By Jack Cumming
Recently, I stumbled across an ad for an open position in home care. The employer offered an $8,000 sign-on bonus. I figured they must be having difficulty finding someone to fill the position. I was curious. I scrolled down, and the first thing that popped up was a list of “minimum” requirements. Here, they are:
Minimum Qualifications:
- Bachelor’s degree in nursing with current state registration; or
- RN with a bachelor’s degree in health/human services; or
- RN with two years’ experience in home care
- Valid driver’s license and reliable transportation
I get it. There’s no point in screening a candidate who doesn’t meet rigid minimums if rigidity is in the corporate interest. The question is whether those minimums are so rigid that they screen out candidates who might be best suited to the role. After all, that $8,000 could go a long way toward helping someone who is otherwise qualified to gain the necessary state licensure.
Screened Out
Let’s say someone who graduated from an elite school like Harvard, Yale, Princeton, or their peers was the ideal person for the job. Those schools don’t offer undergraduate nursing degrees. Moreover, the person may have graduated with a humanities major but have just completed a master’s in nursing, leading to an RN designation. Now they are looking for their first job while pursuing licensure.
Such a person, who might have chosen to be a physician but who wants the more personal relationship with people that nursing provides, could be just the right fit to help take the hiring business to the next level. That $8,000 might be better spent helping them to get licensed and introducing them to the company than paying it out as a sign-on bonus.
What’s Needed?
With these thoughts in mind, I looked at the remaining aspects of this job posting. There was the usual listing of employment-related benefits, followed by the description below of the qualities the enterprise was seeking.
What you bring:
- The ability to make friends, influence people, and create fabulous first (and second and third) impressions
- Strong clinical skills and the desire to use them to provide evidence-based care in a best practice environment
- A passion to provide individualized care, ensuring each patient feels valued, respected, and invited to fully participate in their own care
- An understanding of the need for meticulous documentation and coding to ensure appropriate outcomes and to maximize reimbursement
- An appreciation that both quality of care and the patient experience are what engenders trust and drives loyalty
- A local wanderlust and desire to have a new work location every day!

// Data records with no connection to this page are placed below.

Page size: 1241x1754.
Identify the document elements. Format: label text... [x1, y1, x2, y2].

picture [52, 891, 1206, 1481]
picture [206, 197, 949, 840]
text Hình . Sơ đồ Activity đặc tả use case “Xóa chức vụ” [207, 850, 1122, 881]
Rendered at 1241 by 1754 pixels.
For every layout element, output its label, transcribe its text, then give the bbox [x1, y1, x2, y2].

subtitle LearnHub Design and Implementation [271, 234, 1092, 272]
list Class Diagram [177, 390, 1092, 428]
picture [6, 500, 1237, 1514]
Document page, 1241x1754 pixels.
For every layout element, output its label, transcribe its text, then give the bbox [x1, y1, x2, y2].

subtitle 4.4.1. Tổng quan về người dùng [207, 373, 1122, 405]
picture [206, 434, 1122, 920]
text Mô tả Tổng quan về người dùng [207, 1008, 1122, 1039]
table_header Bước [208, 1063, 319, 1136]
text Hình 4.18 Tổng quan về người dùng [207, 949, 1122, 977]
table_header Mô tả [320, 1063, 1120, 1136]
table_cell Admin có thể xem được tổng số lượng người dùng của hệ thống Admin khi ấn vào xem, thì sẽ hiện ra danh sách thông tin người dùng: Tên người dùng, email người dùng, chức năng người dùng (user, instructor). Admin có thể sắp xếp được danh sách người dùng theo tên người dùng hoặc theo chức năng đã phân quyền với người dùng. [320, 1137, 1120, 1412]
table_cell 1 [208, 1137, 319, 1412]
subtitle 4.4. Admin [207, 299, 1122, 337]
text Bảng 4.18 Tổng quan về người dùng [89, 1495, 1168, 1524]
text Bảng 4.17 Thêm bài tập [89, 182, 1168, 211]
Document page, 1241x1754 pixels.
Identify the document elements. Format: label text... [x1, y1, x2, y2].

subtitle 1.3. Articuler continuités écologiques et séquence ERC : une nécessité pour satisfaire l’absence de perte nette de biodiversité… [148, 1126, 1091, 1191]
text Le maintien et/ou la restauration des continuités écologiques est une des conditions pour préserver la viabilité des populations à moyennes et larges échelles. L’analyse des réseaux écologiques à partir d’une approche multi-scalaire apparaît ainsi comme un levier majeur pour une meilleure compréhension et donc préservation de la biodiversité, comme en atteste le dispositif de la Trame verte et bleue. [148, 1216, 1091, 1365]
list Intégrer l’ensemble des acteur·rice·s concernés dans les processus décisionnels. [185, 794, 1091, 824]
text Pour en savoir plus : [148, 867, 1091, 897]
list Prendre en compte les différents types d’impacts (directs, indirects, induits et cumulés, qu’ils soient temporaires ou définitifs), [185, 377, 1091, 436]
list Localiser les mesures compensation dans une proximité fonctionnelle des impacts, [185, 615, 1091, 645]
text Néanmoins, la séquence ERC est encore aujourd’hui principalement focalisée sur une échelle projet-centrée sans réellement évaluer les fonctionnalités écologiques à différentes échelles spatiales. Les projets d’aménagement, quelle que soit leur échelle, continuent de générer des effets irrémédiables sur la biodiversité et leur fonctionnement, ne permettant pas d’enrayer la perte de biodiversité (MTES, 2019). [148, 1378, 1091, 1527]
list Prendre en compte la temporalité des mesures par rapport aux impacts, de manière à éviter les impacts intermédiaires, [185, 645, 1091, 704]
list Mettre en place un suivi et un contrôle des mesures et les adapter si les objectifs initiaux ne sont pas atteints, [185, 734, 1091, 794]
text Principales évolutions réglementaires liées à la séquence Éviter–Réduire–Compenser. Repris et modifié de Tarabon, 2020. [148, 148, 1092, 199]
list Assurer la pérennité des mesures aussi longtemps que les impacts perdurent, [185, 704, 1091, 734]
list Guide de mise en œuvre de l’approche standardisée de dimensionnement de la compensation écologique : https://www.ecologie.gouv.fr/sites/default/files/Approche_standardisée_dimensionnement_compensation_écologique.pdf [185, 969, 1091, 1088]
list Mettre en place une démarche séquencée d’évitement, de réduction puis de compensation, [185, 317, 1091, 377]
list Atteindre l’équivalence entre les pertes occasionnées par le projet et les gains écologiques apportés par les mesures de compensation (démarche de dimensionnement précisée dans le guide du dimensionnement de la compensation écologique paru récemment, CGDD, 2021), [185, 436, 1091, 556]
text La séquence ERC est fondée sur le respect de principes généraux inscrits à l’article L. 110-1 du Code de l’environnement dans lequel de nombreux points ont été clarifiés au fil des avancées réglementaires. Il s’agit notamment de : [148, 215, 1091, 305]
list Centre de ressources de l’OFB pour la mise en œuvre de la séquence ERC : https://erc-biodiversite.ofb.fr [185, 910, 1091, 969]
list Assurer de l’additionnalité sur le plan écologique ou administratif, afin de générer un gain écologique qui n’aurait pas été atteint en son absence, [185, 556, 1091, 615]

These are all soft skills that a less rigid statement of “qualifications” might attract.
Recruit the Best
What struck me was that the enterprise thought people would want to apply. The alternative would be for the enterprise to recruit the best of the best. A business that waits for people to apply is leaving it to chance whether the best talent is interested. Often, the best candidate isn’t out looking.
A better approach than waiting for applicants might be to find people who are well-suited by temperament, personality, and intelligence for the position and then to give them the support needed to qualify. I don’t know why an employer would care what someone’s undergraduate college major was, as long as they mastered the knowledge needed for the position.
With HR, there’s no one-size-fits-all. It helps to have an interactive HR relationship that can creatively help the business to fulfill its mission.